Rezension: Ein Wunsch in den Wellen

Titel: Ein Wunsch in den Wellen (Stonebridge Island Reihe Band 1)
Autorin: Ella Thompson
Verlag: Heyne
Erschienen: 05/2021
*Rezensionsexemplar

Darum geht’s:

„Abigail Cooper verabscheut Cameron Montgomery vom ersten Augenblick an, als er das Gestüt ihrer Familie betritt. Der reiche Erbe einer Hoteldynastie soll in den Silver Brook Stables auf Stonebridge Island Sozialstunden ableisten. Abigail, die zusammen mit ihren beiden Schwestern das Gestüt leitet und sich als Therapeutin für traumatisierte Kinder engagiert, hat weder Zeit noch Lust, sich um den neuen Mitarbeiter zu kümmern. Doch zu ihrer Überraschung ist Cameron nicht nur entsetzlich attraktiv, sondern auch noch ungemein charmant. Wenn da nur die Vorgeschichte nicht wäre, die ihn auf das Gestüt geführt hat …“

 

Meine Meinung:

Was mich zuerst bei diesem Buch angesprochen hat, war auf jeden Fall das Cover. In meiner Vorstellung spiegelte es einen richtig schönen entspannten Sommerroman wieder. Bis ich schnell beim Lesen feststellen musste, dass die Geschichte hauptsächlich im März spielt, aber gut und hat mich am Ende auch nicht gestört.

Was mir von Beginn an auffiel, waren die sehr starken Chesapeake Shores Vibes. Wer die Serie ebenfalls kennt, wird es auch sofort merken. Allein der Name der Protagonistin Abby. Dadurch habe ich ein bisschen auch auf dieses wohlige Gefühl gewartet, was mir die Serie bereitet. Insgesamt konnte mir die Geschichte das leider nicht so bieten.

Der Funke ist bei mir nicht sofort übergesprungen. Abby fand ich fast durchweg sehr stur und festgefahren in ihren Ansichten und Vorurteilen und das eigentlich auch noch bis zum Ende hin, sodass hier nicht unbedingt eine Entwicklung stattfand.

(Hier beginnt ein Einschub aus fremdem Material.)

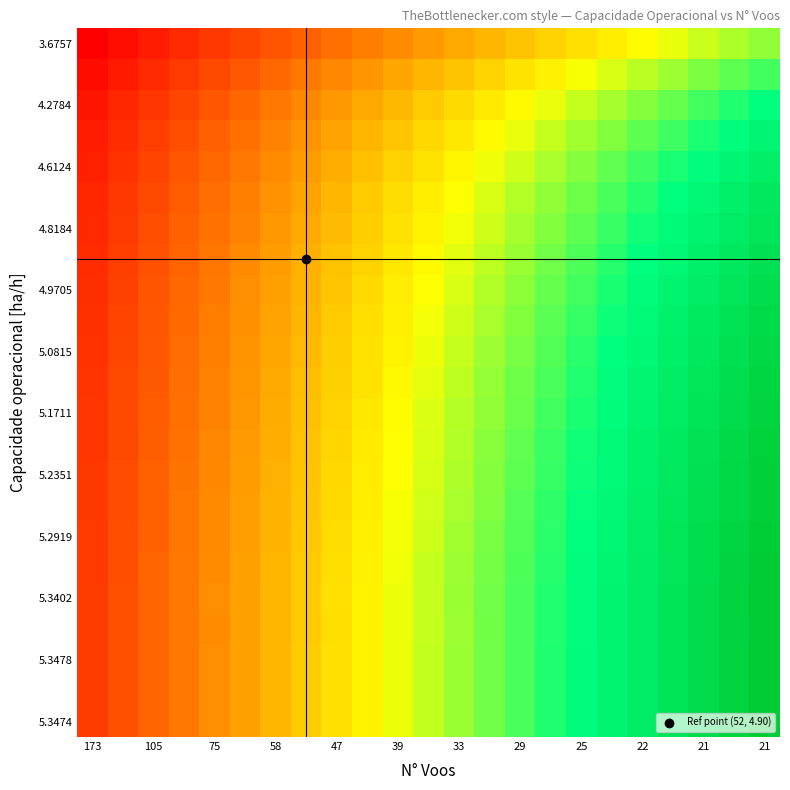

Which label corresponds to the largest value in the chart?

21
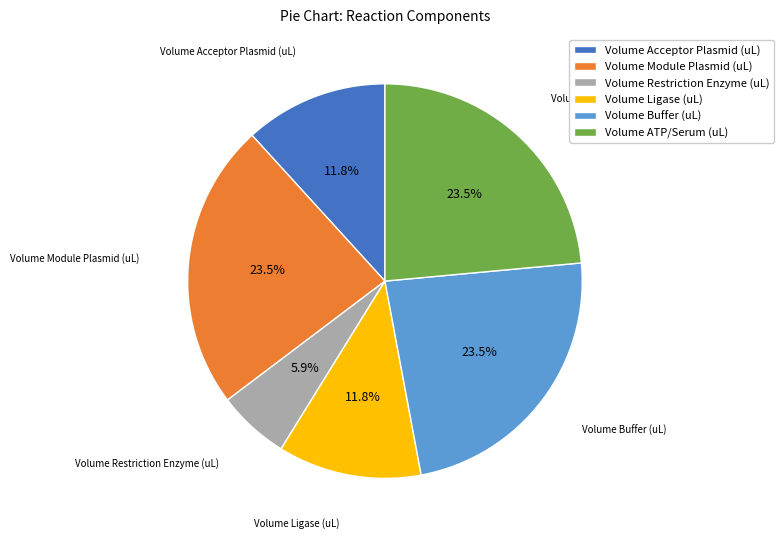

Is it true that Volume Buffer (uL) is 37% of the pie?

False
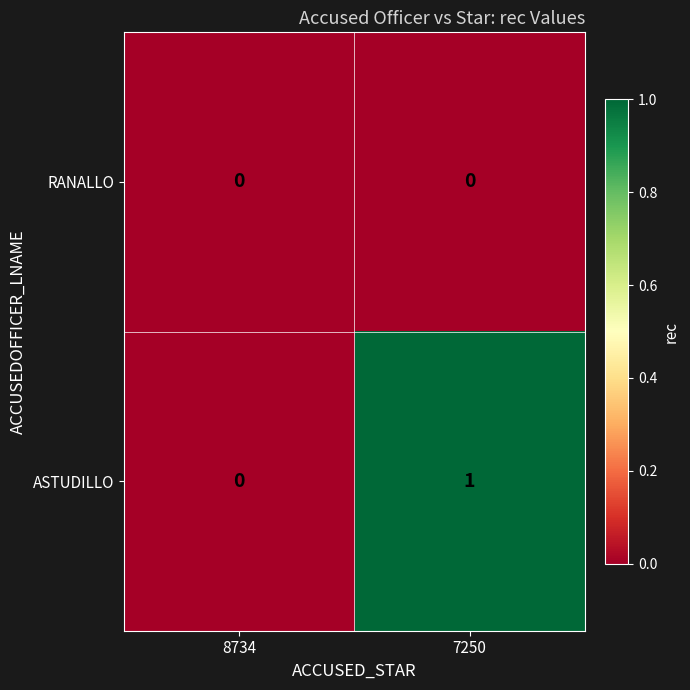

Reading right to left, what are all the values shown in this chart?

RANALLO: 7250=0	8734=0
ASTUDILLO: 7250=1	8734=0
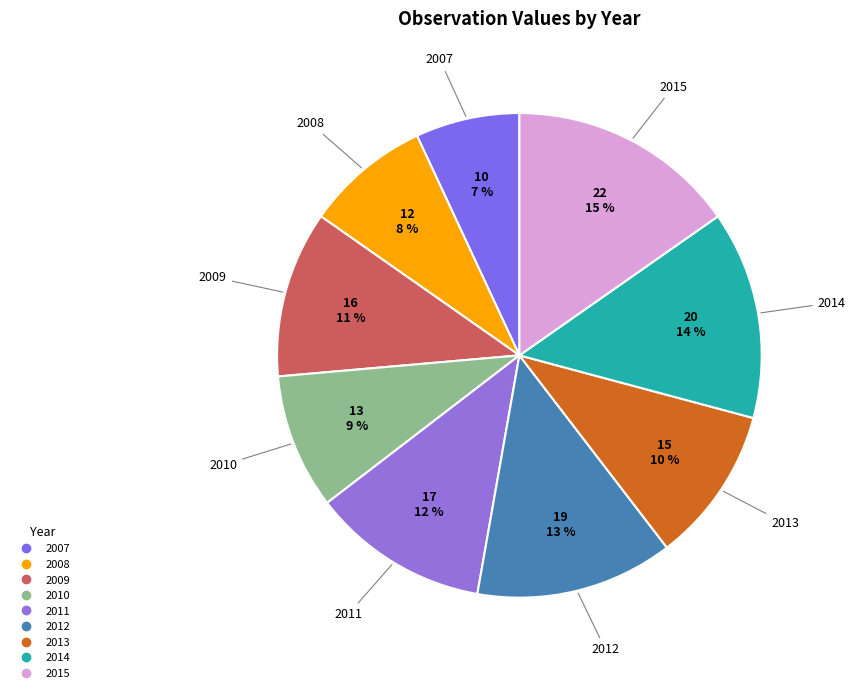

To the nearest percent, what portion does 2007 represent?

7%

Bereits nach einem Argument oder einer Idee, die ihr gezeigt wurde, hat sie gleich doch komplett ihre Meinung geändert. Für mich leider etwas unrealistisch. Da hat bei Abby für mich leider nicht alles zusammengepasst.

Cameron fand ich grundsätzlich toll. Er hat auch eine gute und nachvollziehbare Entwicklung durchgemacht im Laufe der Seiten. Aber insgesamt empfand ich ihn irgendwie zu einseitig. Hier hätte ich mir noch mehr Tiefe gewünscht.

Während sich die Protagonisten am Anfang erst einmal nicht wirklich ausstehen können, geht es bei den beiden dann aber plötzlich ganz schnell mit der Annäherung. Davon war ich etwas irritiert, da es sich nicht so wirklich angebahnt hatte und dann mit einem Knall da war.

Der Schreibstil hat mir gut gefallen. Er ist klar und angenehm. Die Kapitel waren mir oft nur ein wenig zu lang. Insgesamt ist „Ein Wunsch in den Wellen“ ein guter Roman für zwischendurch. Für mich waren die Ereignisse, besonders die dramatischen und auch Cameron als Protagonist etwas zu glatt.

Am Ende blieben auch noch einige Dinge offen bzw. ungeklärt, sodass man für die Aufklärung weiterlesen sollte. Grundsätzlich nicht verkehrt, aber ich hätte mir einen bisschen abgeschlosseneren ersten Band gewünscht, sodass es dann nicht scheinbar um ein und denselben Vorfall in den Fortsetzungen ginge. Die Folgebände werden sich auf die Sicht von Abby’s Schwestern fokussieren und vermutlich in der Handlung nach dem ersten ansetzen. Ich werde mir noch überlegen, ob ich weiterlesen „muss“.